** PROVIDED DATA follows **

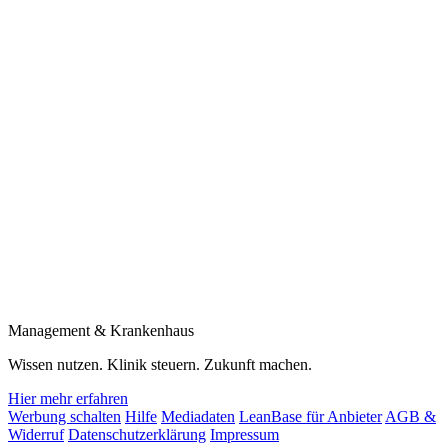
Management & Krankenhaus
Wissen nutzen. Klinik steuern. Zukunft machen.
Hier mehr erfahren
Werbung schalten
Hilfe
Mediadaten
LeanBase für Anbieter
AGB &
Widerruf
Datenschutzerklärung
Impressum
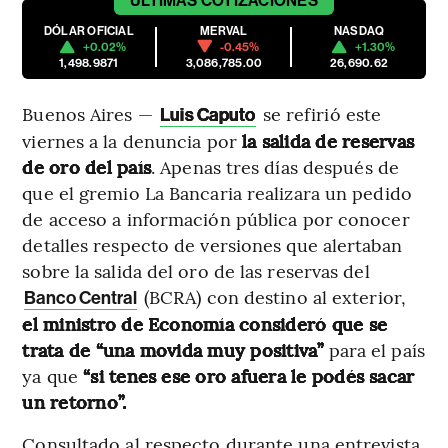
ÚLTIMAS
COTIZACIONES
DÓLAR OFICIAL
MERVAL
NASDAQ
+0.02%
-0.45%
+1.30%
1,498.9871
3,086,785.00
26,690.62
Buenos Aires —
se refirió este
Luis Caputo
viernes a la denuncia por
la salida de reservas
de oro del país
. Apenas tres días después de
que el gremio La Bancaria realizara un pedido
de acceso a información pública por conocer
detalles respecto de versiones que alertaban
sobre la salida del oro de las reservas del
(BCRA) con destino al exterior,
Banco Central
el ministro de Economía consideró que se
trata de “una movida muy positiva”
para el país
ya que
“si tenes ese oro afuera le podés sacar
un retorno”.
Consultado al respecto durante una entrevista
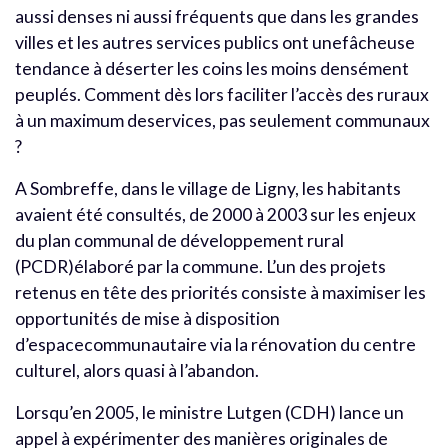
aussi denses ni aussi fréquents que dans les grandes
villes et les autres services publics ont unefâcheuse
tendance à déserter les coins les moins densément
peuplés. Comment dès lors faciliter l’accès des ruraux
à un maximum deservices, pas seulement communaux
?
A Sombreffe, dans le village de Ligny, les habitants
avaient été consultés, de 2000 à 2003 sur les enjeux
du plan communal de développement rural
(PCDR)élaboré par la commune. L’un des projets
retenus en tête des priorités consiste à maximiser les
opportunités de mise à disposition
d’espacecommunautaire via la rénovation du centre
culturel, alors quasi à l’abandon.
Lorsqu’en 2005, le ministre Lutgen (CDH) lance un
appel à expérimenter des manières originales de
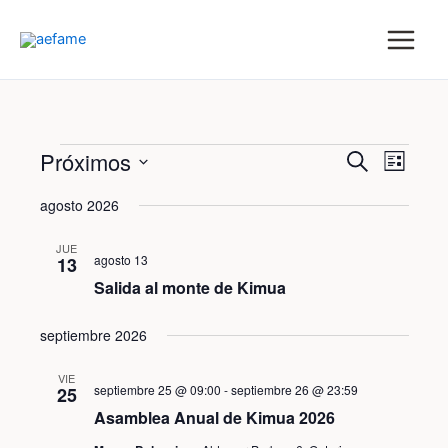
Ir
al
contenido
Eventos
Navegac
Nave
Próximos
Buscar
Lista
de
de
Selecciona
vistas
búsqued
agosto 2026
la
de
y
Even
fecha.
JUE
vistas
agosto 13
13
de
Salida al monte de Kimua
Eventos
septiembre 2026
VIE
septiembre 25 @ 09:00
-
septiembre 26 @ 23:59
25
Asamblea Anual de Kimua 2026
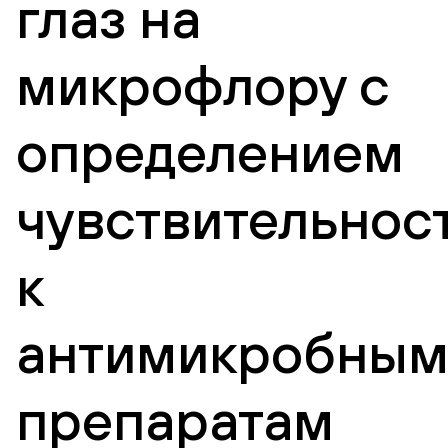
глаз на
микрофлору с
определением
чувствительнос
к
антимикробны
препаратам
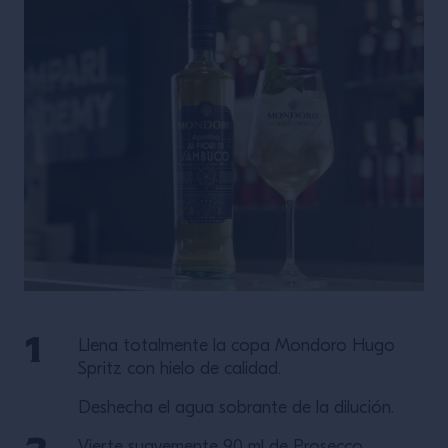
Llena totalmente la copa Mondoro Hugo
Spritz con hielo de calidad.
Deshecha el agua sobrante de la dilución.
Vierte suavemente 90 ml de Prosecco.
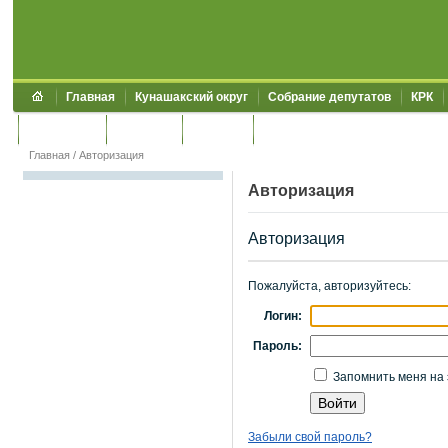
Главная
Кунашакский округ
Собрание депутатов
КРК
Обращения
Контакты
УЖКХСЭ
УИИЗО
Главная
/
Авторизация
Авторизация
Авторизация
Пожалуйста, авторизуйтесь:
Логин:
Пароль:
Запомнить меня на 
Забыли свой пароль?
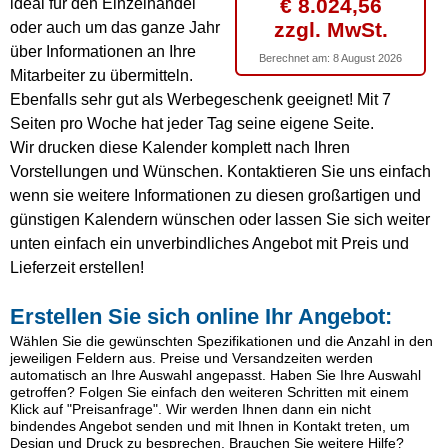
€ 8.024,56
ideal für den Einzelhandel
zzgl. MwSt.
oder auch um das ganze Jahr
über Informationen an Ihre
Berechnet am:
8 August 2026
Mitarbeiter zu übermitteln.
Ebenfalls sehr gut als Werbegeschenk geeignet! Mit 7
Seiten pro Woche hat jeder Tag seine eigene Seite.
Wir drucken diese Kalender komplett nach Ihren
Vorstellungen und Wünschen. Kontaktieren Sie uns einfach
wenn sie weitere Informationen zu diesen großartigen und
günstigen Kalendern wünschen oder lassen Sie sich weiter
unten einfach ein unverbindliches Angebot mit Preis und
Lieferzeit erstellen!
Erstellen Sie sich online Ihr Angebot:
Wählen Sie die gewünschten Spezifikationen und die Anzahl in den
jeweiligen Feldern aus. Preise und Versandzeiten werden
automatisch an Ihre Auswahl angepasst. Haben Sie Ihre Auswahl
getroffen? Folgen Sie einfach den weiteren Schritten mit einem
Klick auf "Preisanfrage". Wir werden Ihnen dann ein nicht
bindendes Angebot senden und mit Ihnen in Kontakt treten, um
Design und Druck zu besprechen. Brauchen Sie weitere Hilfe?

** End of PROVIDED DATA **

=== PROBLEM ===
Please reproduce every line of text in the listing above word for word, leaving out the pictures.

=== EXERCISE OUTPUT ===
Management & Krankenhaus
Wissen nutzen. Klinik steuern. Zukunft machen.
Hier mehr erfahren
Werbung schalten
Hilfe
Mediadaten
LeanBase für Anbieter
AGB &
Widerruf
Datenschutzerklärung
Impressum
ÚLTIMAS
COTIZACIONES
DÓLAR OFICIAL
MERVAL
NASDAQ
+0.02%
-0.45%
+1.30%
1,498.9871
3,086,785.00
26,690.62
Buenos Aires —
se refirió este
Luis Caputo
viernes a la denuncia por
la salida de reservas
de oro del país
. Apenas tres días después de
que el gremio La Bancaria realizara un pedido
de acceso a información pública por conocer
detalles respecto de versiones que alertaban
sobre la salida del oro de las reservas del
(BCRA) con destino al exterior,
Banco Central
el ministro de Economía consideró que se
trata de “una movida muy positiva”
para el país
ya que
“si tenes ese oro afuera le podés sacar
un retorno”.
Consultado al respecto durante una entrevista
aussi denses ni aussi fréquents que dans les grandes
villes et les autres services publics ont unefâcheuse
tendance à déserter les coins les moins densément
peuplés. Comment dès lors faciliter l’accès des ruraux
à un maximum deservices, pas seulement communaux
?
A Sombreffe, dans le village de Ligny, les habitants
avaient été consultés, de 2000 à 2003 sur les enjeux
du plan communal de développement rural
(PCDR)élaboré par la commune. L’un des projets
retenus en tête des priorités consiste à maximiser les
opportunités de mise à disposition
d’espacecommunautaire via la rénovation du centre
culturel, alors quasi à l’abandon.
Lorsqu’en 2005, le ministre Lutgen (CDH) lance un
appel à expérimenter des manières originales de
Ir
al
contenido
Eventos
Navegac
Nave
Próximos
Buscar
Lista
de
de
Selecciona
vistas
búsqued
agosto 2026
la
de
y
Even
fecha.
JUE
vistas
agosto 13
13
de
Salida al monte de Kimua
Eventos
septiembre 2026
VIE
septiembre 25 @ 09:00
-
septiembre 26 @ 23:59
25
Asamblea Anual de Kimua 2026
глаз на
микрофлору с
определением
чувствительнос
к
антимикробны
препаратам
Llena totalmente la copa Mondoro Hugo
Spritz con hielo de calidad.
Deshecha el agua sobrante de la dilución.
Vierte suavemente 90 ml de Prosecco.
Главная
Кунашакский округ
Собрание депутатов
КРК
Обращения
Контакты
УЖКХСЭ
УИИЗО
Главная
/
Авторизация
Авторизация
Авторизация
Пожалуйста, авторизуйтесь:
Логин:
Пароль:
Запомнить меня на 
Забыли свой пароль?
€ 8.024,56
ideal für den Einzelhandel
zzgl. MwSt.
oder auch um das ganze Jahr
über Informationen an Ihre
Berechnet am:
8 August 2026
Mitarbeiter zu übermitteln.
Ebenfalls sehr gut als Werbegeschenk geeignet! Mit 7
Seiten pro Woche hat jeder Tag seine eigene Seite.
Wir drucken diese Kalender komplett nach Ihren
Vorstellungen und Wünschen. Kontaktieren Sie uns einfach
wenn sie weitere Informationen zu diesen großartigen und
günstigen Kalendern wünschen oder lassen Sie sich weiter
unten einfach ein unverbindliches Angebot mit Preis und
Lieferzeit erstellen!
Erstellen Sie sich online Ihr Angebot:
Wählen Sie die gewünschten Spezifikationen und die Anzahl in den
jeweiligen Feldern aus. Preise und Versandzeiten werden
automatisch an Ihre Auswahl angepasst. Haben Sie Ihre Auswahl
getroffen? Folgen Sie einfach den weiteren Schritten mit einem
Klick auf "Preisanfrage". Wir werden Ihnen dann ein nicht
bindendes Angebot senden und mit Ihnen in Kontakt treten, um
Design und Druck zu besprechen. Brauchen Sie weitere Hilfe?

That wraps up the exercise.